Le silence administratif est parfois plus bruyant qu’une crise ouverte. Depuis plusieurs mois, un malaise persiste dans le secteur Fintech sénégalais, et il commence à inquiéter sérieusement les acteurs économiques.
En toile de fond : le blocage des agréments PSP (Établissement de Services de Paiement), pourtant censés accompagner la structuration d’un écosystème en plein essor.
C’est un cri d’alarme que pousse aujourd’hui Oumar Diallo, membre fondateur de l’organisation Sen Startup et consultant Fintech auprès du Groupe de Travail sur le Digital Inclusive Finance (GTDIF) de la BCEAO. Dans une contribution publiée sur linkedin, il dénonce une situation « incompréhensible et injustifiée » qui menace l’avenir de dizaines de jeunes entreprises dans un secteur stratégique.

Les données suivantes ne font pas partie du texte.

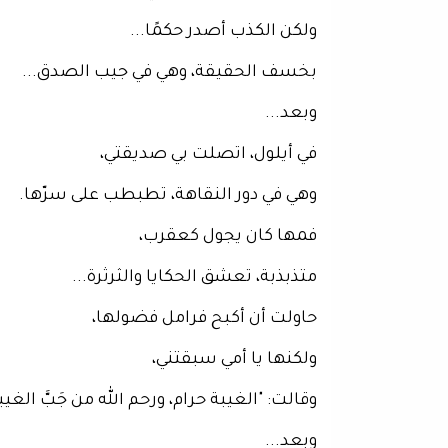
ولكن الكذب أصدر حكمًا...
بخسف الحقيقة، وهي في جيب الصدق...
وبعد...
في أيلول، اتصلت بي صديقتي،
وهي في دور النقاهة، تطبطب على سرّها.
فمها كان يجول كعقرب،
متذبذبة، تعشق الحكايا والثرثرة...
حاولت أن أكبح فرامل فضولها،
ولكنها يا أمي سبقتني،
وقالت: "الغيبة حرام، ورحم الله من جَبَّ الغ
وبعد...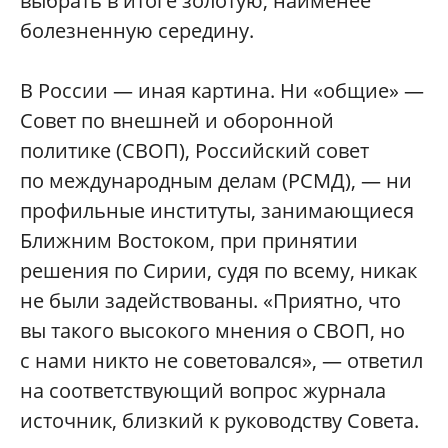
выбрать в итоге золотую, наименее
болезненную середину.
В России — иная картина. Ни «общие» —
Совет по внешней и оборонной
политике (СВОП), Российский совет
по международным делам (РСМД), — ни
профильные институты, занимающиеся
Ближним Востоком, при принятии
решения по Сирии, судя по всему, никак
не были задействованы. «Приятно, что
вы такого высокого мнения о СВОП, но
с нами никто не советовался», — ответил
на соответствующий вопрос журнала
источник, близкий к руководству Совета.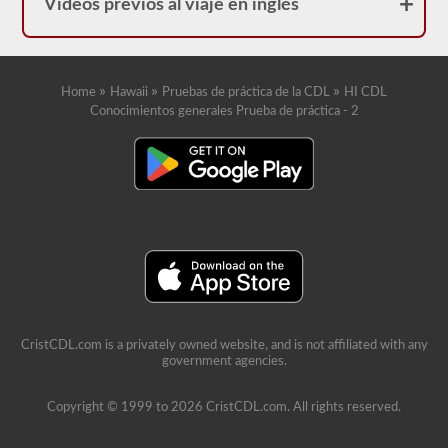
Vídeos previos al viaje en inglés
»
»
»
Home
Hawaii
Pruebas de práctica de la CDL
HI CDL
Conocimientos generales Prueba de práctica - 2
CristCDL.com is a privately owned website, and is not affiliated with any
government agencies.
Copyright © 1999 to 2026 CristCDL.com. All rights reserved.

Des Fintechs sénégalaises paralysées
Conformément à l’instruction 001-01-2024 de la BCEAO entrée en vigueur en janvier dernier, plusieurs Fintechs sénégalaises ont déposé leurs dossiers de demande d’agrément PSP. Un processus essentiel pour encadrer leurs activités, obtenir un statut légal dans l’espace UEMOA, et surtout, accéder à des opportunités d’investissement et de partenariat.
Mais depuis près d’un an, aucun agrément n’a encore été accordé au Sénégal, contrairement à d’autres pays de la sous-région comme le Bénin, le Togo ou la Côte d’Ivoire, où le processus avance — lentement certes, mais sûrement.
« C’est l’arrêt total. Certains opérateurs affirment même avoir reçu des listes interdisant aux banques de collaborer avec des Fintechs en attente d’agrément. Pourtant, 80 % d’entre elles ont bien respecté les procédures de dépôt. Le flou est total », déplore Oumar Diallo.
Des conséquences économiques déjà palpables
Ce blocage administratif n’est pas sans conséquences. En plus de freiner l’innovation, il menace l’emploi, repousse des partenariats internationaux, et met à l’arrêt des financements en cours de négociation.
Des startups sénégalaises, parfois incubées à grand renfort de fonds publics ou d’initiatives internationales, se retrouvent asphyxiées avant même de pouvoir prouver leur valeur sur le marché. Une situation paradoxale dans un pays qui affiche pourtant de grandes ambitions numériques, notamment à travers son « New Deal Technologique ».
Un appel aux autorités de tutelle
Dans sa tribune, Oumar Diallo s’adresse directement à Alioune Sall, ministre de la Communication, des Télécommunications et du Numérique, et à Cheikh Diba, ministre des Finances.
« Nous ne demandons pas de passe-droits.
Nous demandons de la clarté, des délais, des retours sur nos dossiers. Il est temps d’ouvrir un dialogue constructif », écrit-il.
Selon lui, seules les structures sénégalaises sont bloquées dans la zone UEMOA, une situation qui pourrait nuire à la compétitivité et à l’image du pays dans le secteur numérique régional.
Au-delà de l’urgence administrative, cette affaire pose aussi la question de la souveraineté technologique du Sénégal. Peut-on réellement parler d’indépendance numérique si les jeunes entreprises innovantes sont empêchées d’exercer, faute de reconnaissance légale ?
Peut-on viser un rôle de leader régional sans soutenir ceux qui construisent, au quotidien, les solutions de paiement et d’inclusion financière de demain ?
Le secteur Fintech n’est pas une menace. Il est une opportunité. L’ignorer, c’est risquer de voir partir ailleurs les talents, les innovations et les capitaux que le Sénégal prétend vouloir attirer.
En attendant, le temps passe.
Et chaque jour qui s’écoule sans réponse est un jour de trop pour des startups qui, ailleurs, auraient déjà levé des fonds ou lancé leurs produits.